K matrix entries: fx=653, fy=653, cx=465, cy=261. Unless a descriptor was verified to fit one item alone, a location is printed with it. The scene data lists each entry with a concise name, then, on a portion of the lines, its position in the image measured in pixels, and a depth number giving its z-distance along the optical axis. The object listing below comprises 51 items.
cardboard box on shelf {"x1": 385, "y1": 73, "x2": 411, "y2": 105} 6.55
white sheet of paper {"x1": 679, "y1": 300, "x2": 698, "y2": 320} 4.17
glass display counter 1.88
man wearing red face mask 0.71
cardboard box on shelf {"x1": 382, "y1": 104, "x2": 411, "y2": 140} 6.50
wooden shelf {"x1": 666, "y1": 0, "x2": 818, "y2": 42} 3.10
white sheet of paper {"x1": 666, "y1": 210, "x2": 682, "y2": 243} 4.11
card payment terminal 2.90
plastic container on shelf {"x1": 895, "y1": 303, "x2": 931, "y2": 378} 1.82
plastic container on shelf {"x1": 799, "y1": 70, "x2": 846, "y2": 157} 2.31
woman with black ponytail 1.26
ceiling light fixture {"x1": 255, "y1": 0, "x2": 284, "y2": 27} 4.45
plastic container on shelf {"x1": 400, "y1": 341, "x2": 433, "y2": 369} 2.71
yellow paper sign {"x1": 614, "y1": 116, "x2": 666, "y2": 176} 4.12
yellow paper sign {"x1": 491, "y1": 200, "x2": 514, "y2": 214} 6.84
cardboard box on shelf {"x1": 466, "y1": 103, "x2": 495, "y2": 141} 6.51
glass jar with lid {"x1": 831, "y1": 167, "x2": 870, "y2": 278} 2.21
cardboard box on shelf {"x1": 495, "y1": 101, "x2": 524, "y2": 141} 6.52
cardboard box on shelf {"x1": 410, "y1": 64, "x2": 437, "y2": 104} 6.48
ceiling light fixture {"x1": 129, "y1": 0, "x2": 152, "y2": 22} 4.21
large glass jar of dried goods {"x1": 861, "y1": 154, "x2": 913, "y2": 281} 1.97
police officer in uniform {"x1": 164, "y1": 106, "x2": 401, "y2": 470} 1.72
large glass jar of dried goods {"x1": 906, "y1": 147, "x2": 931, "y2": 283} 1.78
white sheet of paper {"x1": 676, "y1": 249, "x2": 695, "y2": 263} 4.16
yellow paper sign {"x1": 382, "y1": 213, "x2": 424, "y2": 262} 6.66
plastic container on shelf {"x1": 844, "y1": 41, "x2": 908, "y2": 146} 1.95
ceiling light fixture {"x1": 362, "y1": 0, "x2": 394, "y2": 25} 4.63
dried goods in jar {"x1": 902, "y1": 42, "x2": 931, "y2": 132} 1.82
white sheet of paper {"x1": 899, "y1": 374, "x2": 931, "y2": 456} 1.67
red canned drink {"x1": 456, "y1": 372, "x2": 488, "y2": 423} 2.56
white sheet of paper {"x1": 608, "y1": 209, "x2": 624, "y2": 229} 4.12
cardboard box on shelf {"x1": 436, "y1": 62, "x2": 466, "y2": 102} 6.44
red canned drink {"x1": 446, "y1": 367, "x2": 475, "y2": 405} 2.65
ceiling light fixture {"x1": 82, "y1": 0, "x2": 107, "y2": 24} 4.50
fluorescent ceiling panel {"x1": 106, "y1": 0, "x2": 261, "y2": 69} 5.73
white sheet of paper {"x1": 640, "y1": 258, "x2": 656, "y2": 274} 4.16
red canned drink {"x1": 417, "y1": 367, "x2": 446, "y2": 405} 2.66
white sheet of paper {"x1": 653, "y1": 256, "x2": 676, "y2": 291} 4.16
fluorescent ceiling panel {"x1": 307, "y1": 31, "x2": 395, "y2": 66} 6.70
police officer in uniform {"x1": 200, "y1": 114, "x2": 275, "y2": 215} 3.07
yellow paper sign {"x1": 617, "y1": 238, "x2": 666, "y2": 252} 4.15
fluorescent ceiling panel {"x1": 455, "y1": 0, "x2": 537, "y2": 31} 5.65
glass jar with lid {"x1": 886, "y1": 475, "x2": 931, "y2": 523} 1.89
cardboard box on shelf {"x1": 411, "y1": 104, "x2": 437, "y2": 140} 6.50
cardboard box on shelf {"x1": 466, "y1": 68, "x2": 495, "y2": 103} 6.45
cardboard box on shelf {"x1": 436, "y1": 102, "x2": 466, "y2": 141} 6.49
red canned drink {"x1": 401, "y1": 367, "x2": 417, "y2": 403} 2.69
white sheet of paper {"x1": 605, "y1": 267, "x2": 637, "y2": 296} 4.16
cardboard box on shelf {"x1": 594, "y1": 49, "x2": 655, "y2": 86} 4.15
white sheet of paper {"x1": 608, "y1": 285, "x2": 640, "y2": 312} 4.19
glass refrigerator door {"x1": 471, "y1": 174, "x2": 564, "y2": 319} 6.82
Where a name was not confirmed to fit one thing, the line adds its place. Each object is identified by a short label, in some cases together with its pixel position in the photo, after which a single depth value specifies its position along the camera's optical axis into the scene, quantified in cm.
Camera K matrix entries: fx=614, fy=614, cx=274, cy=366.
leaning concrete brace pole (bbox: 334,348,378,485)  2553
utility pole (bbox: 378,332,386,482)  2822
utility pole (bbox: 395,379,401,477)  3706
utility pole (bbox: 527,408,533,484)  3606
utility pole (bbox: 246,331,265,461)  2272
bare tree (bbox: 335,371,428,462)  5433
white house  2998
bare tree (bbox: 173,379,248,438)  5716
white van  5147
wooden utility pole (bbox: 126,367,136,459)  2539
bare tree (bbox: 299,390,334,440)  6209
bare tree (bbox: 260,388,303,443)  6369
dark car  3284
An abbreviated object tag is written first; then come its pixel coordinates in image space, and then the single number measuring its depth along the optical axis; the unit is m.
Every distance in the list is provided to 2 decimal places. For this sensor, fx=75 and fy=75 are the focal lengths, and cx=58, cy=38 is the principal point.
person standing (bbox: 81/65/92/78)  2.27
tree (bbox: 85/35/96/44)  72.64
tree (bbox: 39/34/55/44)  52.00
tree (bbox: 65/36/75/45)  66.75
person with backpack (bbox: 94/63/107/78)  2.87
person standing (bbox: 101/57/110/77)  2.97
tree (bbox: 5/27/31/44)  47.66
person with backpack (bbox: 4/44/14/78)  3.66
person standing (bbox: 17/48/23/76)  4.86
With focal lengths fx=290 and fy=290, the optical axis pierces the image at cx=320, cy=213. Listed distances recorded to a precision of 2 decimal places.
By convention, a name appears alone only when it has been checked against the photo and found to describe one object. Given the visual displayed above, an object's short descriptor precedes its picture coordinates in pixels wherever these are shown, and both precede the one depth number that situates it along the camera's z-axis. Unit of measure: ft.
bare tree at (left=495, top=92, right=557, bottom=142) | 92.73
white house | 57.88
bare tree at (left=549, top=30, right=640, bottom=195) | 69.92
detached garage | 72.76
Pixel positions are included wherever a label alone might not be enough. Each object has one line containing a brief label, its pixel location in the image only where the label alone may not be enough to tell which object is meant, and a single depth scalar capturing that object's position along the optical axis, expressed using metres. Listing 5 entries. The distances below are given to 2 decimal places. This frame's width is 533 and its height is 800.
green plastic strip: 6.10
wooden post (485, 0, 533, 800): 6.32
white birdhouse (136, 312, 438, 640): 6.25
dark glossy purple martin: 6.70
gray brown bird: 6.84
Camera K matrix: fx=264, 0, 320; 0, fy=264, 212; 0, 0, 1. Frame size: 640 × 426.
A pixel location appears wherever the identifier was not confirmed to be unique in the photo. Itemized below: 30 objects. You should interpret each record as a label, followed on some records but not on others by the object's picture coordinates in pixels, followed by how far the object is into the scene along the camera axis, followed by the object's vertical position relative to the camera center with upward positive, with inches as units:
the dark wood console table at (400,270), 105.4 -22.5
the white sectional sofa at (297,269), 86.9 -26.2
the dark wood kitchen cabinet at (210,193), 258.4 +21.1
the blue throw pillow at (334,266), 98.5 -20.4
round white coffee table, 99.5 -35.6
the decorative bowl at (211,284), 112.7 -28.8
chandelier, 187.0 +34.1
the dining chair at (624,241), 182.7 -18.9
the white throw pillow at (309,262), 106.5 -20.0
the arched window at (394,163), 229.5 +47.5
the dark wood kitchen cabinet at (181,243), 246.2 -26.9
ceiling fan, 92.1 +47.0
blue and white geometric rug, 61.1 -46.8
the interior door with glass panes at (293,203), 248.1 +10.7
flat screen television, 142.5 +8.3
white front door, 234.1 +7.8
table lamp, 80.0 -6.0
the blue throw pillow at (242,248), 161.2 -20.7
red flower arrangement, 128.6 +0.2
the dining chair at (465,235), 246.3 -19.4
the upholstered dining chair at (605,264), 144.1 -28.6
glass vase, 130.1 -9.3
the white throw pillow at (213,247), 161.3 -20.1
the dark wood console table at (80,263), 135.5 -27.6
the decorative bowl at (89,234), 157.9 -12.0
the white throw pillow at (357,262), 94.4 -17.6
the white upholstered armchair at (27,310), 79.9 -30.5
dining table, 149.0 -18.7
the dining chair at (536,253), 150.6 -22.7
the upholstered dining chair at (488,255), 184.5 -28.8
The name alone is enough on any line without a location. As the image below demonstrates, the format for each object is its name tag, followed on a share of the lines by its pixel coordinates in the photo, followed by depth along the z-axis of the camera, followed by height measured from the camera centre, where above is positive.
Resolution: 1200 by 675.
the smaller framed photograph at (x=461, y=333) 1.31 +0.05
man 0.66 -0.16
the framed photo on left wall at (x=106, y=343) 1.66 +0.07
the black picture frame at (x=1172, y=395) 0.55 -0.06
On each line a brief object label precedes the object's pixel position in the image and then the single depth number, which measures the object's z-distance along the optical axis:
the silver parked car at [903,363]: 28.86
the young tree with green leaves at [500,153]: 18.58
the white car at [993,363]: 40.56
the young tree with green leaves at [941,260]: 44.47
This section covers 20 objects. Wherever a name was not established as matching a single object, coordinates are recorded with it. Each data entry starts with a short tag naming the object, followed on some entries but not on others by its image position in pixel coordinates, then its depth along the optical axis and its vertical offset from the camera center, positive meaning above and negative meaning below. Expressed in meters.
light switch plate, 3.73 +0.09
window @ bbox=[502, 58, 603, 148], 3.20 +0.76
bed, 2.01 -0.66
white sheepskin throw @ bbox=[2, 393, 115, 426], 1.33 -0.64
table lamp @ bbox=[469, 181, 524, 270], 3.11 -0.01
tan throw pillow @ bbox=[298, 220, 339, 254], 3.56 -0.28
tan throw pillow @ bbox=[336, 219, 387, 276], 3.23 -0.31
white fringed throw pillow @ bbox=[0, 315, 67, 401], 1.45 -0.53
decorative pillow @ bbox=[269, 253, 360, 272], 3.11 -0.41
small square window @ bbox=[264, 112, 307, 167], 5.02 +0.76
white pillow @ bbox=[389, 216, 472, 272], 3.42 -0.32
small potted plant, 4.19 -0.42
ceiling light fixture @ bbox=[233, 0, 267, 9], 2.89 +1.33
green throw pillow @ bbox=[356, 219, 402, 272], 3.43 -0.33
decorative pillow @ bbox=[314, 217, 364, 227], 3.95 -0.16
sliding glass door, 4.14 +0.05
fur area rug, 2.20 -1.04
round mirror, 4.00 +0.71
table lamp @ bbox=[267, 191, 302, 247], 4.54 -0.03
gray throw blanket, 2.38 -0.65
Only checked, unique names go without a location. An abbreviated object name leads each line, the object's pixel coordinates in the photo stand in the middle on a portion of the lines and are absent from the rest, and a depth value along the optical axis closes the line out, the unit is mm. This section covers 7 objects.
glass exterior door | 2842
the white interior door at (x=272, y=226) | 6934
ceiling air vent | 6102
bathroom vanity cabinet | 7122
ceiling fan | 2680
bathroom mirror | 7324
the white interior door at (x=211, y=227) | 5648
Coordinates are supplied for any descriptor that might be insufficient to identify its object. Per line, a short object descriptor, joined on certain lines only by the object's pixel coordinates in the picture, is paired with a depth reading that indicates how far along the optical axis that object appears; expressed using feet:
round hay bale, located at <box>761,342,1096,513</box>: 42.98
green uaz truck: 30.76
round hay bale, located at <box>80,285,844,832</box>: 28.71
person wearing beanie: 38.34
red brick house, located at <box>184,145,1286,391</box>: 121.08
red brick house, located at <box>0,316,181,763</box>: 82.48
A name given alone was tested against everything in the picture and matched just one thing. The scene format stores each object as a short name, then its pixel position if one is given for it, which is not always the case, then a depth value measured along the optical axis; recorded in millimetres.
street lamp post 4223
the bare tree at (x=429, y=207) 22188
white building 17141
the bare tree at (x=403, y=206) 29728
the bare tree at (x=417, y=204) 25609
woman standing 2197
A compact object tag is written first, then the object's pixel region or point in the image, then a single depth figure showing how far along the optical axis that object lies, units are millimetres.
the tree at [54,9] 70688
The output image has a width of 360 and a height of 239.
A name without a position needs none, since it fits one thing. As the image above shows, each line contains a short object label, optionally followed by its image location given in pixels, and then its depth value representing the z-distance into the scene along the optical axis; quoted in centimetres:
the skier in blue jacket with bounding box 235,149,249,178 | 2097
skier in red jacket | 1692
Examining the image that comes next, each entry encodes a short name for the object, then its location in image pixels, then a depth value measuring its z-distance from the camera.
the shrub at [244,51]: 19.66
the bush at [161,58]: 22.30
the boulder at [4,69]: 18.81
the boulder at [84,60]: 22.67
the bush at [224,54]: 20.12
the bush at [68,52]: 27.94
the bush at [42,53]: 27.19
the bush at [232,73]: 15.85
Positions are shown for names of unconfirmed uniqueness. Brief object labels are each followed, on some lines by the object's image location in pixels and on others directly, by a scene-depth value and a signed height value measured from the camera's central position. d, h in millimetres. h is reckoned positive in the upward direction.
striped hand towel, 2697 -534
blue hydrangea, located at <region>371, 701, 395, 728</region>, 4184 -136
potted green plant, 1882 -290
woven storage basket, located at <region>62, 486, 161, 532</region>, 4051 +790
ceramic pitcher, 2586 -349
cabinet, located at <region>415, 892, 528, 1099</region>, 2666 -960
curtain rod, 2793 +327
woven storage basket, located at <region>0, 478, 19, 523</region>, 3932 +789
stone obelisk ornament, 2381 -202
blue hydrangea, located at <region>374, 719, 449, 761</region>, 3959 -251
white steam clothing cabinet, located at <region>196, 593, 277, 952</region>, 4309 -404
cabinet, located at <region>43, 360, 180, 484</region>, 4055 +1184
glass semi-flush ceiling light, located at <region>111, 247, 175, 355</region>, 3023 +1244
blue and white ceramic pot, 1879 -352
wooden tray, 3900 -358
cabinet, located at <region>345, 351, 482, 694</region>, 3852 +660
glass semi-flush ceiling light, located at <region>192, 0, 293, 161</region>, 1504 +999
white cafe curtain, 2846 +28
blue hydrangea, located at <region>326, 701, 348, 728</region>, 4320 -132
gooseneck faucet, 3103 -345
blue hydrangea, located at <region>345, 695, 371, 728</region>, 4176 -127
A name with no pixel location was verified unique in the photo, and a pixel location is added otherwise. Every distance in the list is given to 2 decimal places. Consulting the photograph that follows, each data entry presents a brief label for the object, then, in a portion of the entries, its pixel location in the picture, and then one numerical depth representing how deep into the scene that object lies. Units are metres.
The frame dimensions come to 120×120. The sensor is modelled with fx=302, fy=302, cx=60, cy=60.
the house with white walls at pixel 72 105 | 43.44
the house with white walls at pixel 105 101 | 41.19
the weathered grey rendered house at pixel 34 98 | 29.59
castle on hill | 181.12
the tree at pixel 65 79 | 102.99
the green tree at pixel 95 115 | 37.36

◇ ◇ ◇

Restate word for word the entries above, starting at the line with "green throw pillow" and ending at the line with "The output image", inclusive, and no others.

green throw pillow @ bbox=[356, 219, 402, 272], 3.43 -0.33
decorative pillow @ bbox=[314, 217, 364, 227], 3.95 -0.16
sliding glass door, 4.14 +0.05
fur area rug, 2.20 -1.04
round mirror, 4.00 +0.71
table lamp @ bbox=[267, 191, 302, 247], 4.54 -0.03
gray throw blanket, 2.38 -0.65
Only checked, unique names go without a location. An abbreviated object name leads each line, the object's pixel coordinates in the photo stand in the middle on a portion of the lines and are absent from the rest, and a depth value along the optical axis closes the line out, the unit is mm. This section covers 7 objects.
glass exterior door | 2842
the white interior door at (x=272, y=226) | 6934
ceiling air vent | 6102
bathroom vanity cabinet | 7122
ceiling fan | 2680
bathroom mirror | 7324
the white interior door at (x=211, y=227) | 5648
Coordinates are supplied for any descriptor that might be insufficient to identify its object. Per line, a short object descriptor, joined on certain lines only by the object's pixel coordinates in the picture, is paired with a depth reading that indicates how far along the optical axis that object appears; expressed using feet:
round hay bale, located at <box>761,342,1096,513</box>: 42.98
green uaz truck: 30.76
round hay bale, located at <box>80,285,844,832</box>: 28.71
person wearing beanie: 38.34
red brick house, located at <box>184,145,1286,391</box>: 121.08
red brick house, located at <box>0,316,181,763</box>: 82.48
A name given alone was tested against everything in the picture and matched just one thing. The scene format stores each object as a short name, then its pixel position if one is given for it, which is not always the case, then a depth value measured along the optical axis; recorded in millimetres.
street lamp post 4223
the bare tree at (x=429, y=207) 22188
white building 17141
the bare tree at (x=403, y=206) 29728
the bare tree at (x=417, y=204) 25609
woman standing 2197
A compact object tag is written first, then the object's pixel region or point in the image, then a single depth figure showing how far along the optical axis that object lies, units are millimetres.
the tree at [54,9] 70688
The output image has a width of 360 and a height of 239.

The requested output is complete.